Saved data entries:
# # #
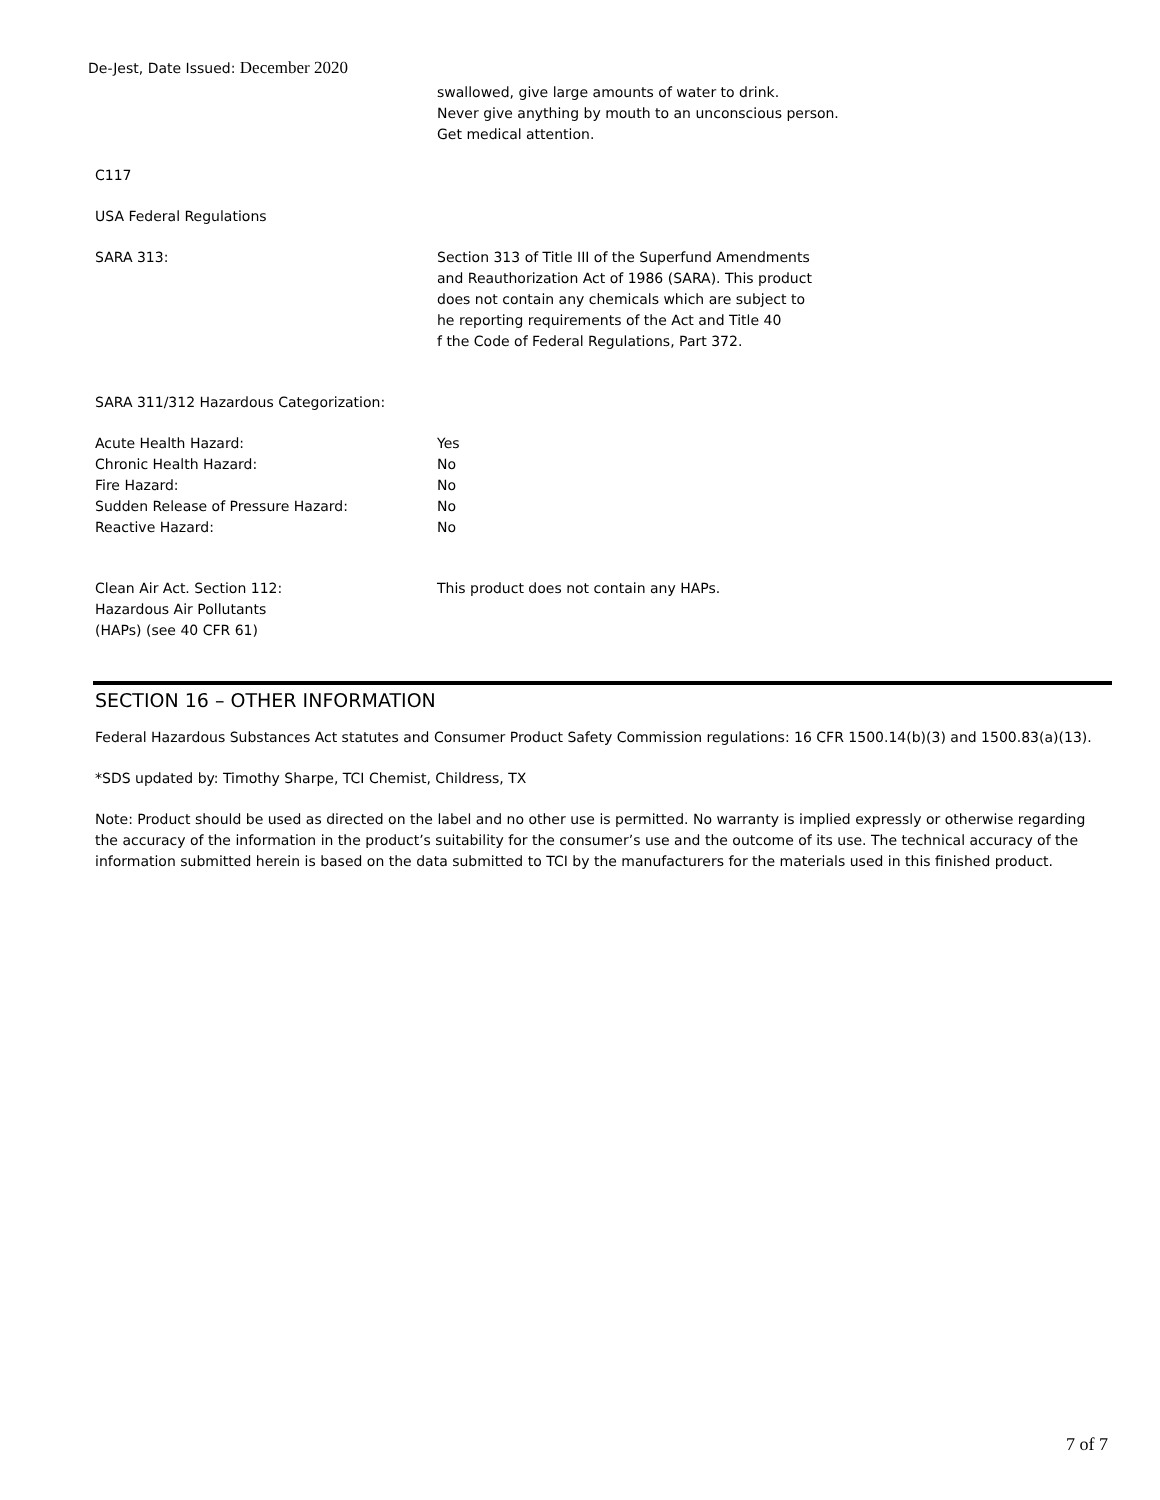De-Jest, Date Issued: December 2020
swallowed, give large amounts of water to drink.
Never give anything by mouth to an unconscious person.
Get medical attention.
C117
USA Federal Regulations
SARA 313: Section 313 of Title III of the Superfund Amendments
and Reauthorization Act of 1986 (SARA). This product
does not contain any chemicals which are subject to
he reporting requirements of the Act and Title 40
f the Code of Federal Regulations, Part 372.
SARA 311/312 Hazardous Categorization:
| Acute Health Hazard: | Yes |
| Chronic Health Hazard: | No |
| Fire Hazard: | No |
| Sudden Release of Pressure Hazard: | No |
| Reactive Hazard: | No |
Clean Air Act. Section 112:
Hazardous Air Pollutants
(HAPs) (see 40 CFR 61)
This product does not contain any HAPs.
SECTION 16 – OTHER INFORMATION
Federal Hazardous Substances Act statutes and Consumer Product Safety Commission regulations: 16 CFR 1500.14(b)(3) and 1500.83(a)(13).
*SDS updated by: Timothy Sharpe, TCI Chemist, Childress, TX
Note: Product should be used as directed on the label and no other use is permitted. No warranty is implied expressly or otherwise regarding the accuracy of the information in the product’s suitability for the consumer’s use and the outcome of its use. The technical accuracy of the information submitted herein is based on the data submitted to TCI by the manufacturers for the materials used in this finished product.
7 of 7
# # #
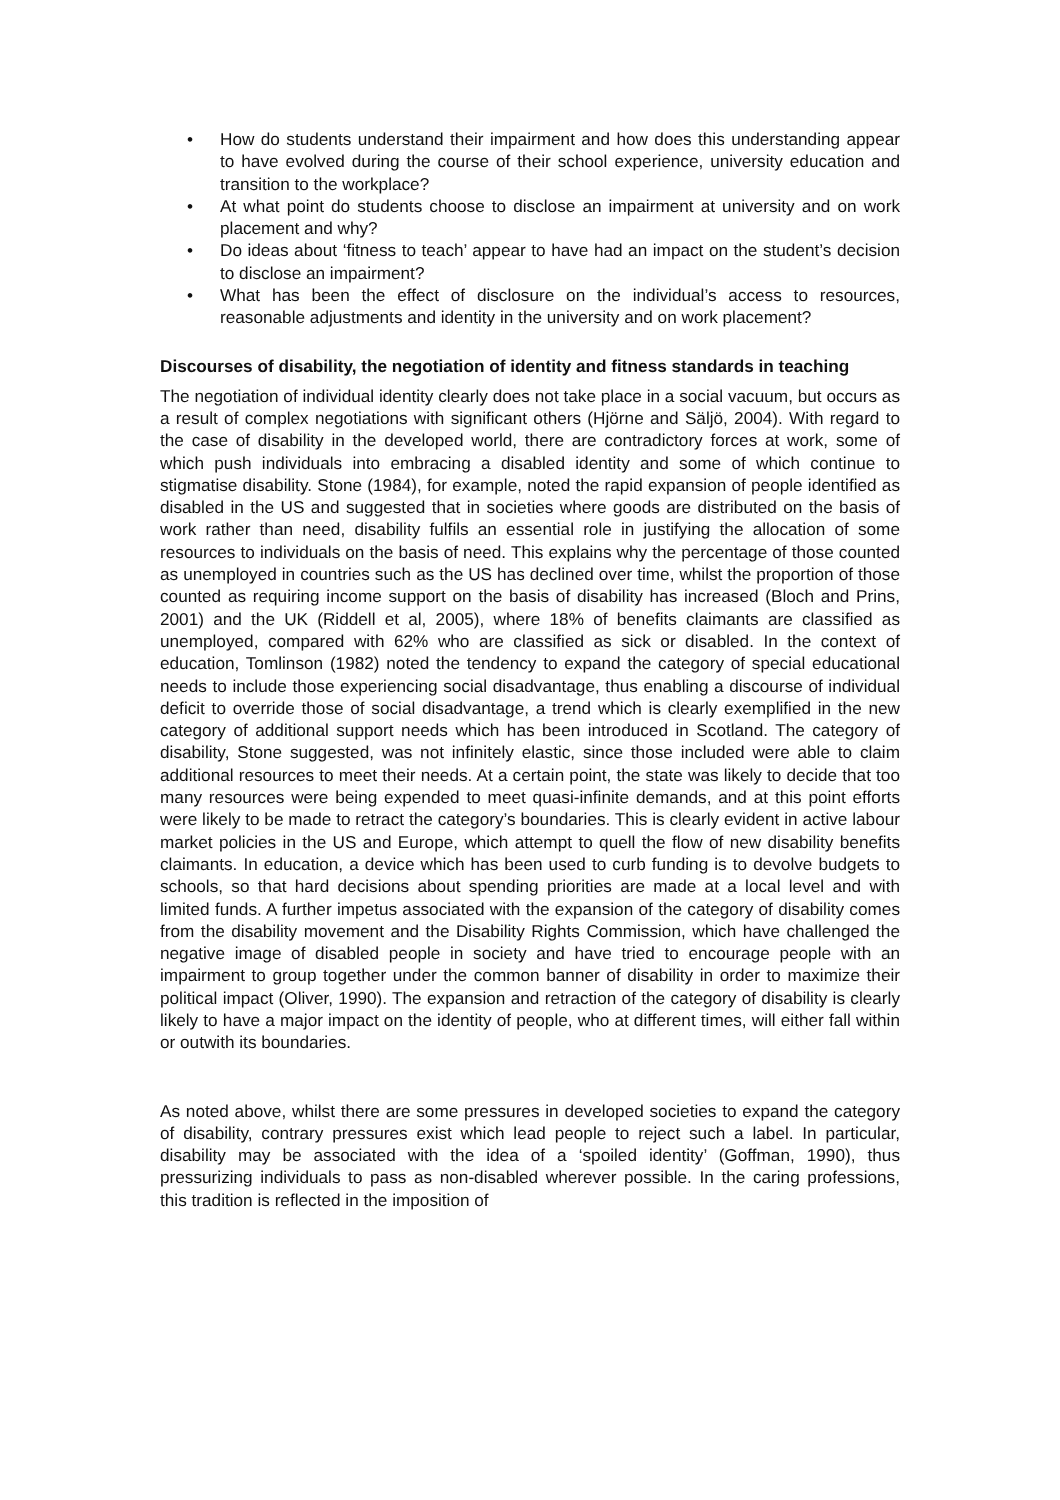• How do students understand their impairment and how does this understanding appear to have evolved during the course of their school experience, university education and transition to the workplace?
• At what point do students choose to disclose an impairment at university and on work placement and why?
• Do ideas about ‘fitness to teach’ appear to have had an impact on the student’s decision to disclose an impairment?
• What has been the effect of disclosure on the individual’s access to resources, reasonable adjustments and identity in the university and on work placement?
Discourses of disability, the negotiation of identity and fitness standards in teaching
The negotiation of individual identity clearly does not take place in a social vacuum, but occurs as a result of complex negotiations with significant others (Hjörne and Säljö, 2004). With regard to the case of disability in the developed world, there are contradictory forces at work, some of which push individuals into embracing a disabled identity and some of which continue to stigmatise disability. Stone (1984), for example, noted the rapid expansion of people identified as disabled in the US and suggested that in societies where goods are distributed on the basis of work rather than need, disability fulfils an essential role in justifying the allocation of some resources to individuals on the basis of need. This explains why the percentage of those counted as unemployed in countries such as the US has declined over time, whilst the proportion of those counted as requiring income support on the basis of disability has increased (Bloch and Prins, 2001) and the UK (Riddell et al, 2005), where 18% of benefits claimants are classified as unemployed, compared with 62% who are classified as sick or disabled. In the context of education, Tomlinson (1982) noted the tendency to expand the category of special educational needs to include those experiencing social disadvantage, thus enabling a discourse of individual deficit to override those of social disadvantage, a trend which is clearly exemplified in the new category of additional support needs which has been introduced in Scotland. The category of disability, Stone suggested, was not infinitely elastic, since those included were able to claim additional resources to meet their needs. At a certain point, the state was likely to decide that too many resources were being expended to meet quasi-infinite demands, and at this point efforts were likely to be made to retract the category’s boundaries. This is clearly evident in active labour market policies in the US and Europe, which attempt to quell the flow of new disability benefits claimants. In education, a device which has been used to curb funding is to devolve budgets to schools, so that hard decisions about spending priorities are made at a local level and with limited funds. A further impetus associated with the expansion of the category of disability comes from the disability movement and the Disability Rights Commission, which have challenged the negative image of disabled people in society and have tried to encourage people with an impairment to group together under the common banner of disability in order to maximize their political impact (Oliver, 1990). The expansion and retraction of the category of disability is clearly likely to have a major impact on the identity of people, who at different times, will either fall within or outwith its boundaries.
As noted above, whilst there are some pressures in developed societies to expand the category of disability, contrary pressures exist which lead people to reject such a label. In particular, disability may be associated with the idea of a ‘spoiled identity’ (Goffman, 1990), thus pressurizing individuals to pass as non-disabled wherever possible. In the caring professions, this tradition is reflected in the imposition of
# # #
__DIRECTIONS FOR THIS TASK__. Find and copy each line above that includes the string "give".

__ANSWER__.
swallowed, give large amounts of water to drink.
Never give anything by mouth to an unconscious person.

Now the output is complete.